First of all: I’m very new to Linux and have almost no idea what I’m doing. I’m running Bazzite, and while I was trying to update my Nvidia drivers (yes I’m using the right version of the OS) after a reboot my desktop was gone, only black screens and a lone cursor. I’ve spent the last three hours trying every solution I’ve found on the web with no luck. I don’t know what to do
Maybe you can start by giving some info about your computer’s hardware. I know Bazzite does not have the program inxi installed by itself because it does not fit into the system. What you can do, to give at least some info, is open the KDE System-Settings, scroll down to the last section System and click in there on: About this system. You now see some info about your machine in the large field on the right.

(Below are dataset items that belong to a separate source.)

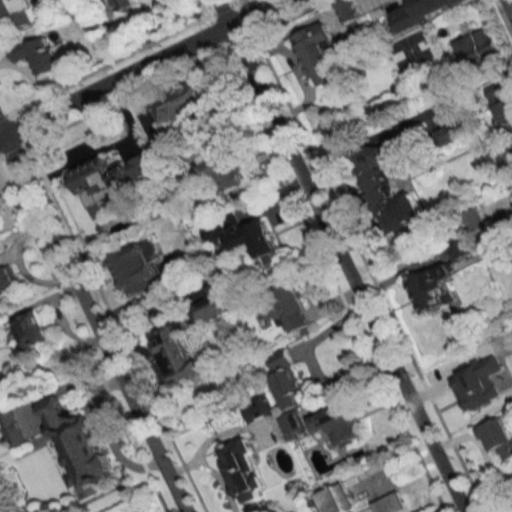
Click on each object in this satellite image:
building: (124, 4)
road: (509, 4)
building: (422, 11)
building: (14, 12)
building: (331, 44)
building: (477, 46)
building: (41, 55)
road: (140, 69)
building: (186, 102)
building: (503, 107)
building: (453, 132)
building: (153, 161)
building: (224, 172)
building: (101, 184)
building: (387, 191)
building: (245, 238)
building: (462, 245)
road: (337, 255)
building: (137, 269)
building: (8, 280)
building: (434, 288)
building: (207, 307)
building: (290, 307)
road: (91, 322)
building: (32, 330)
building: (176, 354)
building: (286, 380)
building: (477, 382)
building: (259, 408)
building: (338, 423)
building: (294, 426)
building: (12, 428)
building: (497, 437)
building: (79, 448)
building: (243, 471)
building: (511, 491)
building: (337, 500)
building: (389, 504)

Then open the KDE menu (button bottom left on your screen) and in the Utilities menu item click on Spectacle. In here chose the Rectangle way to create a screenshot, create a rectangle with your mouse around the computer details, release the left-mouse button and click on Enter. In the toolbar in Spectacle click the third button (well, here with me it is the third button) named Copy.
Click with the right-mouse button here in your answer on the spot where you want to insert the screenshot and select paste. You wil now get something like this:
Then also explain how you did the Nvidia update, was it in a terminal, did you use Discover, just explain it.
hi, welcome.
this sounds more like an issue with your distro or the driver install process that you did, rather than with KDE, but there are some things to try… or you can try asking your question in a distro specific forum.
do you see the GRUB screen when you reboot? sometimes you need to hit ESC while it’s booting to get to the screen.
if so, you can try the options under the Advanced menu to try and undo the driver update, or boot to an earlier kernel that may still work.
do you still have the installation media? the USB stick you used to install linux.
if so, you can boot to that LIVE version and use the tools there to try and undo the driver install.
or worst case you can reinstall the OS and start over.
if you do end up reinstalling linux, i would recommend an easier, more mainstream distro like kubuntu where the nvida driver installation is a point and click affair.